Poster from outside a children's clothing store in Panjim

Poster from outside a children's clothing store in Panjim... if she was 14, she'd be allowed to hang out in Goa nightclubs.

Airlines cut fare – Following market leader Jet Airways and state-owned Air India, Kingfisher Airlines today announced discounts in domestic Indian flights of up to 65 per cent, effective January 1 2009.

Katrina won’t play Scarlet on screen – Actress Katrina Kaif will not play murdered teenager Scarlett Keeling in an upcoming film based on a true event called “Rave Party”. Not only is it incomprehensible that a film on this teen’s rape and murder on Goa’s Anjuna beach is being discussed within a year of its occurrence, but that a Bollywood star would be considered to play the controversial UK teenager.

Woman was raped close to bunker – Over the holiday season, Goa police set up a number of bunkers at beach locations to prepare for possible terrorist attack. A local flower seller reported that she had been raped at Arambol beach. Now it’s come to light that she was in fact gang-raped “just a few metres away from the police bunker.” The police superintendent is quoted as saying he will investigate whether the bunker was manned at the time of the incident…

Allegations of harassment to trawler crew on the rise – In a December 5, 2008 entry I related that, in light of the Mumbai Event, the Vasco de Gama police force were asking the All Goa Fishing Boats Owners Associations (AGFBOA) to help them out with national security and keep an eye on marine activity. I also mentioned that the fishers “…have reminded police repeatedly of the illegal smuggling activities on the shores they work.” In today’s news, “Trawler owners in Vasco have accused security agencies of harassment under the pretext of enhancing security along the coast.”

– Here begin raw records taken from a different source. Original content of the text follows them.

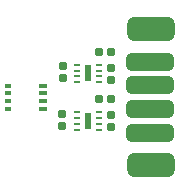
<source format=gbp>
G04*
G04 #@! TF.GenerationSoftware,Altium Limited,Altium Designer,21.5.1 (32)*
G04*
G04 Layer_Color=128*
%FSLAX25Y25*%
%MOIN*%
G70*
G04*
G04 #@! TF.SameCoordinates,46425C1A-2BEC-4B65-9795-0374EE0649E2*
G04*
G04*
G04 #@! TF.FilePolarity,Positive*
G04*
G01*
G75*
G04:AMPARAMS|DCode=13|XSize=23.62mil|YSize=25.59mil|CornerRadius=3.9mil|HoleSize=0mil|Usage=FLASHONLY|Rotation=180.000|XOffset=0mil|YOffset=0mil|HoleType=Round|Shape=RoundedRectangle|*
%AMROUNDEDRECTD13*
21,1,0.02362,0.01780,0,0,180.0*
21,1,0.01583,0.02559,0,0,180.0*
1,1,0.00780,-0.00791,0.00890*
1,1,0.00780,0.00791,0.00890*
1,1,0.00780,0.00791,-0.00890*
1,1,0.00780,-0.00791,-0.00890*
%
%ADD13ROUNDEDRECTD13*%
G04:AMPARAMS|DCode=15|XSize=23.62mil|YSize=25.59mil|CornerRadius=3.9mil|HoleSize=0mil|Usage=FLASHONLY|Rotation=90.000|XOffset=0mil|YOffset=0mil|HoleType=Round|Shape=RoundedRectangle|*
%AMROUNDEDRECTD15*
21,1,0.02362,0.01780,0,0,90.0*
21,1,0.01583,0.02559,0,0,90.0*
1,1,0.00780,0.00890,0.00791*
1,1,0.00780,0.00890,-0.00791*
1,1,0.00780,-0.00890,-0.00791*
1,1,0.00780,-0.00890,0.00791*
%
%ADD15ROUNDEDRECTD15*%
G04:AMPARAMS|DCode=49|XSize=9.84mil|YSize=19.68mil|CornerRadius=1.62mil|HoleSize=0mil|Usage=FLASHONLY|Rotation=90.000|XOffset=0mil|YOffset=0mil|HoleType=Round|Shape=RoundedRectangle|*
%AMROUNDEDRECTD49*
21,1,0.00984,0.01644,0,0,90.0*
21,1,0.00659,0.01968,0,0,90.0*
1,1,0.00325,0.00822,0.00330*
1,1,0.00325,0.00822,-0.00330*
1,1,0.00325,-0.00822,-0.00330*
1,1,0.00325,-0.00822,0.00330*
%
%ADD49ROUNDEDRECTD49*%
G04:AMPARAMS|DCode=51|XSize=19.68mil|YSize=15.75mil|CornerRadius=2.28mil|HoleSize=0mil|Usage=FLASHONLY|Rotation=180.000|XOffset=0mil|YOffset=0mil|HoleType=Round|Shape=RoundedRectangle|*
%AMROUNDEDRECTD51*
21,1,0.01968,0.01118,0,0,180.0*
21,1,0.01512,0.01575,0,0,180.0*
1,1,0.00457,-0.00756,0.00559*
1,1,0.00457,0.00756,0.00559*
1,1,0.00457,0.00756,-0.00559*
1,1,0.00457,-0.00756,-0.00559*
%
%ADD51ROUNDEDRECTD51*%
G04:AMPARAMS|DCode=52|XSize=23.62mil|YSize=15.75mil|CornerRadius=2.28mil|HoleSize=0mil|Usage=FLASHONLY|Rotation=180.000|XOffset=0mil|YOffset=0mil|HoleType=Round|Shape=RoundedRectangle|*
%AMROUNDEDRECTD52*
21,1,0.02362,0.01118,0,0,180.0*
21,1,0.01906,0.01575,0,0,180.0*
1,1,0.00457,-0.00953,0.00559*
1,1,0.00457,0.00953,0.00559*
1,1,0.00457,0.00953,-0.00559*
1,1,0.00457,-0.00953,-0.00559*
%
%ADD52ROUNDEDRECTD52*%
G04:AMPARAMS|DCode=53|XSize=157.48mil|YSize=78.74mil|CornerRadius=19.68mil|HoleSize=0mil|Usage=FLASHONLY|Rotation=0.000|XOffset=0mil|YOffset=0mil|HoleType=Round|Shape=RoundedRectangle|*
%AMROUNDEDRECTD53*
21,1,0.15748,0.03937,0,0,0.0*
21,1,0.11811,0.07874,0,0,0.0*
1,1,0.03937,0.05906,-0.01968*
1,1,0.03937,-0.05906,-0.01968*
1,1,0.03937,-0.05906,0.01968*
1,1,0.03937,0.05906,0.01968*
%
%ADD53ROUNDEDRECTD53*%
G04:AMPARAMS|DCode=54|XSize=157.48mil|YSize=59.06mil|CornerRadius=14.76mil|HoleSize=0mil|Usage=FLASHONLY|Rotation=180.000|XOffset=0mil|YOffset=0mil|HoleType=Round|Shape=RoundedRectangle|*
%AMROUNDEDRECTD54*
21,1,0.15748,0.02953,0,0,180.0*
21,1,0.12795,0.05906,0,0,180.0*
1,1,0.02953,-0.06398,0.01476*
1,1,0.02953,0.06398,0.01476*
1,1,0.02953,0.06398,-0.01476*
1,1,0.02953,-0.06398,-0.01476*
%
%ADD54ROUNDEDRECTD54*%
G04:AMPARAMS|DCode=64|XSize=19.68mil|YSize=51.18mil|CornerRadius=0mil|HoleSize=0mil|Usage=FLASHONLY|Rotation=180.000|XOffset=0mil|YOffset=0mil|HoleType=Round|Shape=RoundedRectangle|*
%AMROUNDEDRECTD64*
21,1,0.01968,0.05118,0,0,180.0*
21,1,0.01968,0.05118,0,0,180.0*
1,1,0.00000,-0.00984,0.02559*
1,1,0.00000,0.00984,0.02559*
1,1,0.00000,0.00984,-0.02559*
1,1,0.00000,-0.00984,-0.02559*
%
%ADD64ROUNDEDRECTD64*%
D13*
X71457Y44685D02*
D03*
X75394D02*
D03*
Y28937D02*
D03*
X71457D02*
D03*
D15*
X75492Y23622D02*
D03*
Y19685D02*
D03*
X59153Y23819D02*
D03*
Y19882D02*
D03*
X59350Y36024D02*
D03*
Y39961D02*
D03*
X75492Y39272D02*
D03*
Y35335D02*
D03*
D49*
X63976Y24606D02*
D03*
X63976Y22638D02*
D03*
Y20669D02*
D03*
X63976Y18701D02*
D03*
X71457D02*
D03*
Y20669D02*
D03*
X71457Y22638D02*
D03*
Y24606D02*
D03*
X63976Y40354D02*
D03*
Y38386D02*
D03*
X63976Y36417D02*
D03*
X63976Y34449D02*
D03*
X71457Y34449D02*
D03*
Y36417D02*
D03*
Y38386D02*
D03*
Y40354D02*
D03*
D51*
X40905Y33366D02*
D03*
Y25689D02*
D03*
Y28248D02*
D03*
Y30807D02*
D03*
D52*
X52756Y25689D02*
D03*
Y28248D02*
D03*
Y30807D02*
D03*
Y33366D02*
D03*
D53*
X88583Y6890D02*
D03*
Y52165D02*
D03*
D54*
X88189Y17717D02*
D03*
Y41339D02*
D03*
Y33465D02*
D03*
Y25591D02*
D03*
D64*
X67716Y21654D02*
D03*
X67716Y37402D02*
D03*
M02*

</source>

Sources in the fishing community say that they have even been threatened by coast Guard officials at gun point. “Very often in the name of search operation, Coast Guard officials demand bribes of costly fish from the trawlers. If anyone objects to it, then they are unnecessarily harassed by pinpointing that documents are not clear,” said a furious trawler owner.

As John commented in his recent visit here to Goa, India seems to be doing what the U.S. Did after 9/11: crack down on civil liberties in the name of “security.” Only in India, it just adds to the foul blend of inaction, greed, corruption and that was already in place.